EXERCISE GOAL
Please show all lines of the records that include "index".

DATA FOR REVIEW
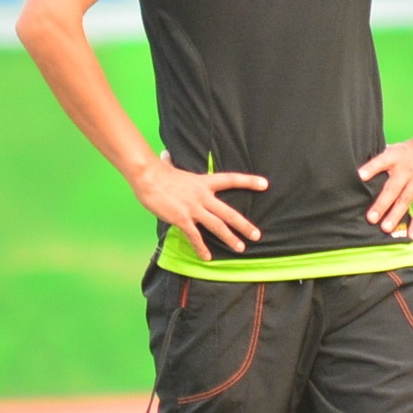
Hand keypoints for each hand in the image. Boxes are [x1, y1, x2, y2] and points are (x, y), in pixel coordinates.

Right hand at [130, 152, 265, 260]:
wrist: (148, 178)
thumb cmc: (157, 173)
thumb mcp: (170, 167)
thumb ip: (171, 164)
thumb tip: (165, 155)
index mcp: (204, 182)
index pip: (231, 179)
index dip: (249, 182)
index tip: (265, 184)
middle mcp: (203, 196)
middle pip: (229, 212)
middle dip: (244, 225)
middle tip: (256, 235)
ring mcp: (193, 208)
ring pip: (217, 226)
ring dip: (230, 238)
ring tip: (240, 248)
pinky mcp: (182, 219)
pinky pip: (195, 236)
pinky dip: (201, 248)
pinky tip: (207, 257)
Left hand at [358, 122, 412, 239]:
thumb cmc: (411, 150)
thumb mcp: (395, 149)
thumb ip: (381, 161)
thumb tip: (360, 173)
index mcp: (394, 158)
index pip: (381, 162)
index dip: (371, 168)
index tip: (360, 176)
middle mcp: (406, 170)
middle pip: (392, 189)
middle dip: (381, 204)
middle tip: (371, 219)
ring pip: (405, 201)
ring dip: (395, 215)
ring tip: (386, 228)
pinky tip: (412, 235)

FINISHED EXERCISE
index mcp: (204, 182)
index pip: (231, 179)
index dip: (249, 182)
index tip: (265, 184)
index mcp: (394, 158)
index pip: (381, 162)
index dip: (371, 168)
index tip: (360, 176)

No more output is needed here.